To identify the specific device that caused the failure:
1. Log in to the applicable ESXi host via SSH or KVM/physical console.
2. List vSAN disks using this command:
# esxcli vsan storage list
3. You will see output like this for a failed disk
Unknown:
Device: Unknown
Display Name: Unknown
Is SSD: false
VSAN UUID: 52703402-bfd2-9261-c40c-16d93dce226a
VSAN Disk Group UUID:
VSAN Disk Group Name:
Used by this host: false
In CMMDS: false
On-disk format version: -1
Deduplication: false
Compression: false
Checksum:
Checksum OK: false
Is Capacity Tier: false
Encryption Metadata Checksum OK: true
Encryption: false
DiskKeyLoaded: false
Is Mounted: false
Creation Time: Unknown
4. You can also use the command vdq -iH to list the disk mappings on the host to find the failed disk.
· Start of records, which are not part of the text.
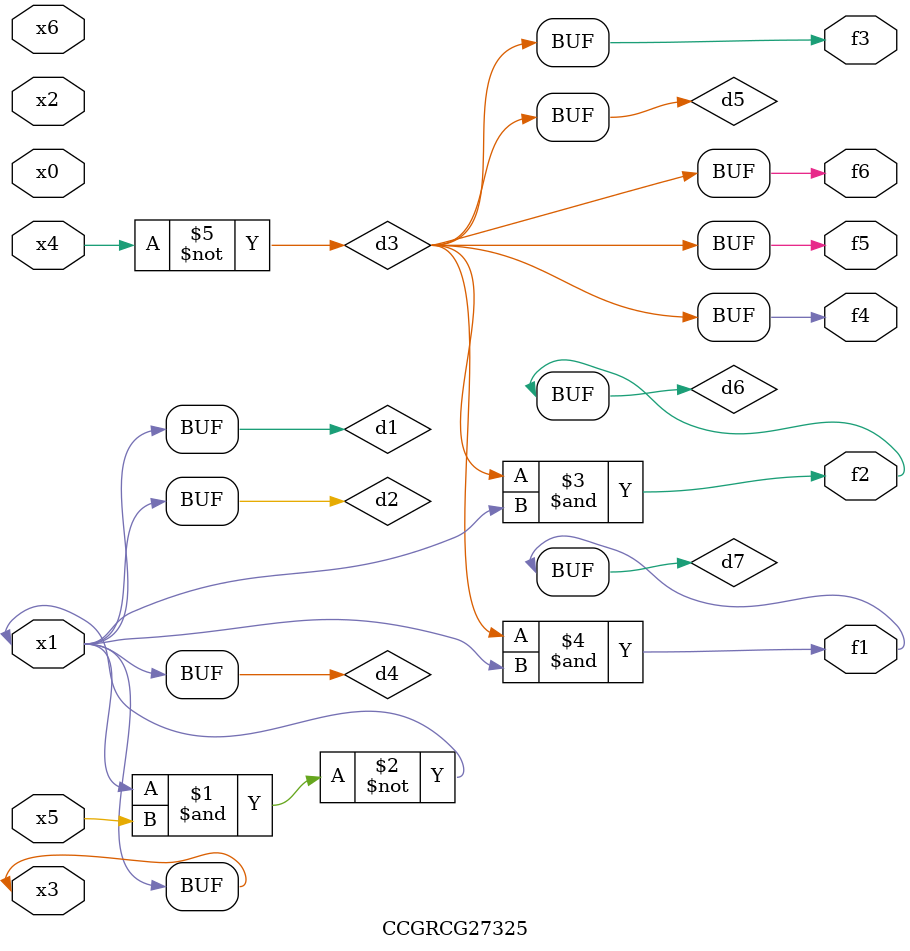
<source format=v>
module CCGRCG27325(
	input x0, x1, x2, x3, x4, x5, x6,
	output f1, f2, f3, f4, f5, f6
);

	wire d1, d2, d3, d4, d5, d6, d7;

	buf (d1, x1, x3);
	nand (d2, x1, x5);
	not (d3, x4);
	buf (d4, d1, d2);
	buf (d5, d3);
	and (d6, d3, d4);
	and (d7, d3, d4);
	assign f1 = d7;
	assign f2 = d6;
	assign f3 = d5;
	assign f4 = d5;
	assign f5 = d5;
	assign f6 = d5;
endmodule

</source>
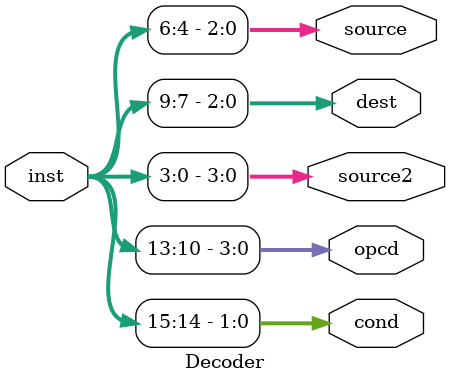
<source format=v>
/* ENGR 468 - Milestone #2 Memory
Decoder module
*/

module Decoder(inst, cond, opcd, dest, source, source2);

	input[15:0] inst; // 16 bit instruction input from ROM for decoding
	output reg [1:0] cond; // 2 bits MSG for condition
	output reg [3:0] opcd, source2; // op code and shift bits
	output reg [2:0] dest, source;  // 3bits desitination register (R7 max)
	
	always @(inst)
	begin
		cond = inst[15:14];
		opcd = inst[13:10];
		dest = inst[9:7];
		source = inst[6:4];
		source2 = inst[3:0];
	end
endmodule 


</source>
If the disk is listed as a UUID and not the disk identifier then vSAN has failed out the disk as seen below:
[root@esx01:~] vdq -iH
Mappings:
DiskMapping[0]:
SSD: naa.58ce38ee2031fec5
MD: naa.58ce38ee2019a7f9
MD: naa.58ce38ee201bbbd1
MD: naa.58ce38ee201b02a5
MD: naa.58ce38ee201b9d69
MD: naa.58ce38ee2019aaf5
MD: naa.58ce38ee2019a7e5
MD: 52703402-bfd2-9261-c40c-16d93dce226a
5. To identify the display name of the disk and if the failure is recent enough run the following command:
grep 52703402-bfd2-9261-c40c-16d93dce226a /var/log/vmkernel.log
you should see similar output as below:
2021-01-09T05:45:41.638Z cpu0:7053521)LSOM: LSOMLogDiskEvent:7509: Disk Event permanent error propagated for MD 52703402-bfd2-9261-c40c-16d93dce226a (naa.58ce38ee2063aad9:2)
Note: The Disk Group must be removed first with the option "No Data migration"
(as the Disk Group is effectively lost), then replace the failed disk and re-create the Disk Group.